How should I advise DD on these “mean girl” friendships?

Anonymous
Anonymous wrote:Honestly, you are too emotionally invested here. I’m not judging as I personally did the same thing, and imposed my adult standards and own childhood school trauma onto my kid. I ended up upset long after my daughter was over it and often back friends with these kids again.

Middle schoolers are almost always jerks to someone and most kids grow and evolve once they get into high school. A girl that’s mean in 8th grade isn’t always a “mean girl” and this labeling and trying to designate some kids as horrible and some as victims really isn’t reality most of the time.

The fact that your daughter thinks they can be friends again is actually quite mature. She just needs help understanding how to implement boundaries and not accepting repeat behavior. People who just cut people off forever never learn to work through issues - not all issues are worth working through, but what you describe just sounds like typical immature behavior most kids can grow from.

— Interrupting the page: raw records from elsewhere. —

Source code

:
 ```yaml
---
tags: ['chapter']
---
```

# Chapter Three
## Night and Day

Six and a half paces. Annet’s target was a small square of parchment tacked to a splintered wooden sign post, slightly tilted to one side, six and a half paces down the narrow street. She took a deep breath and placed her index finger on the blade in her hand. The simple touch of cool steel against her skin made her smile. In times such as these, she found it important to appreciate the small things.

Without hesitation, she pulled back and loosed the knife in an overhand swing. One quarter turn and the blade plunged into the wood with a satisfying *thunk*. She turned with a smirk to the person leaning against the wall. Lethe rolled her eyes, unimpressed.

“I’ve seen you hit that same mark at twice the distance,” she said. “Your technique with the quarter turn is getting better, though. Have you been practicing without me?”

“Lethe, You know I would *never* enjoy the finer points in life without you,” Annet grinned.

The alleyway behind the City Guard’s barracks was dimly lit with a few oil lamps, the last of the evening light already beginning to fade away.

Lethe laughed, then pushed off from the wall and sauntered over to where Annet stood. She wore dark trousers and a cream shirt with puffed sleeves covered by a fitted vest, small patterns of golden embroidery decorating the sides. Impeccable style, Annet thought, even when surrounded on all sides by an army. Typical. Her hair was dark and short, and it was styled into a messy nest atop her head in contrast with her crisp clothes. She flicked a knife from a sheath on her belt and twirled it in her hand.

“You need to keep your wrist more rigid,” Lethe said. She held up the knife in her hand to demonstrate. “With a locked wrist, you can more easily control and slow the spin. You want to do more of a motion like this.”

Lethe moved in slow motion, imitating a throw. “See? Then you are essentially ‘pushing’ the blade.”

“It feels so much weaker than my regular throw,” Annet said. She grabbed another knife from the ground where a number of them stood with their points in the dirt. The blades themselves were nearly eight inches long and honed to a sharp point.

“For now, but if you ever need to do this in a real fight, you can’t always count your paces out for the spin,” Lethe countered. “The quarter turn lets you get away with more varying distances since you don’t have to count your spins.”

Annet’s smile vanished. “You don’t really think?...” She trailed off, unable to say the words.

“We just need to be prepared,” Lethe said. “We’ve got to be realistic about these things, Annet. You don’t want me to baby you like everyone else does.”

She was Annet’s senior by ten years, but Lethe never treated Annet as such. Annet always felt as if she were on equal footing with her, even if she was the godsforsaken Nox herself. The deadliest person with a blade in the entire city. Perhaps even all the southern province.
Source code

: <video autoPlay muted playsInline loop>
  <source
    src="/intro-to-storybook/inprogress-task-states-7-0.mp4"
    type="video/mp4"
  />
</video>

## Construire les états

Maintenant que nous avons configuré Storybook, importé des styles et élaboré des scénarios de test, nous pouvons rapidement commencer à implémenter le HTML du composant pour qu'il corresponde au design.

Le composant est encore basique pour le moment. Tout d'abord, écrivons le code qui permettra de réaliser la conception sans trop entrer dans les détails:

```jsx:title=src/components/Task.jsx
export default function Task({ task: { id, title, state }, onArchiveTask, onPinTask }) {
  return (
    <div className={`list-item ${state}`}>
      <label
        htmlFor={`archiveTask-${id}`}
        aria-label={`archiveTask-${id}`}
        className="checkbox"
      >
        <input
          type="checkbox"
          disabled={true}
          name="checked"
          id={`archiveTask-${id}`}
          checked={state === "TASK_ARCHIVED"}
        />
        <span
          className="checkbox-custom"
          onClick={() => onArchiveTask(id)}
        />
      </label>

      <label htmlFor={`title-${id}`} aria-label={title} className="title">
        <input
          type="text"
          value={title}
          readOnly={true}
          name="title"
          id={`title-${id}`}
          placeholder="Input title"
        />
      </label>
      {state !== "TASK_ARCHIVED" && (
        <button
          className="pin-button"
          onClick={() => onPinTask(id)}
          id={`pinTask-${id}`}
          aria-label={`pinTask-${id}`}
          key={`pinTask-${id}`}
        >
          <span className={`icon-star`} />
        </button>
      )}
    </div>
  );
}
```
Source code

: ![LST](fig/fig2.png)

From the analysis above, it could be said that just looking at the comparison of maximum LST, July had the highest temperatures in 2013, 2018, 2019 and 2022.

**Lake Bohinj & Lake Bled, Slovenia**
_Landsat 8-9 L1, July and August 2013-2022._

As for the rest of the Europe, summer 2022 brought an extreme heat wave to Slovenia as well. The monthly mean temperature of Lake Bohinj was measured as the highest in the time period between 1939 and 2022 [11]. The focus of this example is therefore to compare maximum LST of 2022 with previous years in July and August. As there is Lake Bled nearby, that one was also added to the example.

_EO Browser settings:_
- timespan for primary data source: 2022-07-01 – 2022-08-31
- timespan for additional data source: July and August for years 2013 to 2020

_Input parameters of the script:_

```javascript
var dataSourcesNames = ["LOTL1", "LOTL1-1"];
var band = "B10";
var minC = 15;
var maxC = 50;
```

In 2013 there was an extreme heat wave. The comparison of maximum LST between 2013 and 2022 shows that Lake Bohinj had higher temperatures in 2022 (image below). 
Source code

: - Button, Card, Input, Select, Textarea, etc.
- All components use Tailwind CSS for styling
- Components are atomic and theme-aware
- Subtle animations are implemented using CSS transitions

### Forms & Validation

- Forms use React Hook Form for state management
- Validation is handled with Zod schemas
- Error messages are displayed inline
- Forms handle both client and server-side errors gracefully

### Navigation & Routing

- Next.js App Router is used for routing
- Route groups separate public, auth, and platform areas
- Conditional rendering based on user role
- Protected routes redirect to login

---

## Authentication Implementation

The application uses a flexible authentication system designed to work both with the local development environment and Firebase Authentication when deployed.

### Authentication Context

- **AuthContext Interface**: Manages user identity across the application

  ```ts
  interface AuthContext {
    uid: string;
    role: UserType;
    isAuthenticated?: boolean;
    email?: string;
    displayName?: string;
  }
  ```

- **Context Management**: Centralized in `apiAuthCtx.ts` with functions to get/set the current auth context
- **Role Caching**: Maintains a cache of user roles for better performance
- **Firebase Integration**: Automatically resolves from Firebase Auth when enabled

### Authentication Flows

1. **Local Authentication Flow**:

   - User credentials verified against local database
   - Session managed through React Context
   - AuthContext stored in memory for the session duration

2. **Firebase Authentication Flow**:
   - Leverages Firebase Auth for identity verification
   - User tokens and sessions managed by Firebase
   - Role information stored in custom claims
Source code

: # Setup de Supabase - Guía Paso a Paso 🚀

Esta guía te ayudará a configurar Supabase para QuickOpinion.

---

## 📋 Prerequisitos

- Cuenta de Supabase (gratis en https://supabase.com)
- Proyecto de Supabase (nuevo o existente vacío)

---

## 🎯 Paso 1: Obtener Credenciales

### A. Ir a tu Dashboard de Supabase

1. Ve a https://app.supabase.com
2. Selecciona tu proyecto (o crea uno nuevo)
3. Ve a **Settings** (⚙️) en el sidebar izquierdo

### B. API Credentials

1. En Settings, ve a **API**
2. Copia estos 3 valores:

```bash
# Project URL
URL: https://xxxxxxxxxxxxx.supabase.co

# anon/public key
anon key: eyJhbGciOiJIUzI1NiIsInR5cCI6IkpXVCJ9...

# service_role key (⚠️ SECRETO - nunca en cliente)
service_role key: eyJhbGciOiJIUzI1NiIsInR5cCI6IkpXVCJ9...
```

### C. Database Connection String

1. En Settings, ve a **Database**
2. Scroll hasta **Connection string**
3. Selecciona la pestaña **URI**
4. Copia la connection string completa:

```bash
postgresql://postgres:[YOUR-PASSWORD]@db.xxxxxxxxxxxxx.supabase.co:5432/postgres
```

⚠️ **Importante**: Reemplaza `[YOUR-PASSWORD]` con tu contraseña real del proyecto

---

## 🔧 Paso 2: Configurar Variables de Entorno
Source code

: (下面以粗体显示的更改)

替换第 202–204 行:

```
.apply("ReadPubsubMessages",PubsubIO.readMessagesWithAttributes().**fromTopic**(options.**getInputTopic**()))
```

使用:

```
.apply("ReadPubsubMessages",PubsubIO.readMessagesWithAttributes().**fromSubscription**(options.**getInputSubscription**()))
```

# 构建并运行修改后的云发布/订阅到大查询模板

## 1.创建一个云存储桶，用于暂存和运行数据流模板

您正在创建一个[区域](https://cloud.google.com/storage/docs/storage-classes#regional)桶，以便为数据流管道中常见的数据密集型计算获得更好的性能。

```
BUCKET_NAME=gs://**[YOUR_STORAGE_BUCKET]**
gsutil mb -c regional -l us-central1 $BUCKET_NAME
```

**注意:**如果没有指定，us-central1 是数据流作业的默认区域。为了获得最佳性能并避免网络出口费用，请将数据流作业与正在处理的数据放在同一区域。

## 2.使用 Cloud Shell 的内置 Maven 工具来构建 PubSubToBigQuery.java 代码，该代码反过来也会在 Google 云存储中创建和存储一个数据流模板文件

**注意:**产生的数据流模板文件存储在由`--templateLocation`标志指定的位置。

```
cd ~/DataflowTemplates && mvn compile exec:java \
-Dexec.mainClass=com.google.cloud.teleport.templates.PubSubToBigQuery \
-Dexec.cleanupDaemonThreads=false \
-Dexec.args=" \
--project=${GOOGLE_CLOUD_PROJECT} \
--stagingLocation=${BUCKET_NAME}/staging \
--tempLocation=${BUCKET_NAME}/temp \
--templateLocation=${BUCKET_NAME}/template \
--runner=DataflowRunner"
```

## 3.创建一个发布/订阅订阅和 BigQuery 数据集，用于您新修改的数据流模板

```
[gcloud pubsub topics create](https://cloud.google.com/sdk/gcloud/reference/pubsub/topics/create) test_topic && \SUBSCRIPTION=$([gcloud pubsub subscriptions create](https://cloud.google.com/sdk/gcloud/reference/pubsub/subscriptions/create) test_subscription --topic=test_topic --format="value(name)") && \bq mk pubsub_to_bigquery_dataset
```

This exactly! Teen brains develop more rapidly than at any other period other than toddlers. A 14 yr old can be quite dramatically different at 17. Boundaries and natural consequences to bad behavior are appropriate. Labeling someone based on their worst 8th grade behavior is counter-productive. My DD is now in college, and I will tell you that one of the mean girls from MS is now in and out of mental hospitals and her family life is a tragic train wreck. If I had it to do over, I would have more empathy for her, but still encourage my DD to set boundaries with her.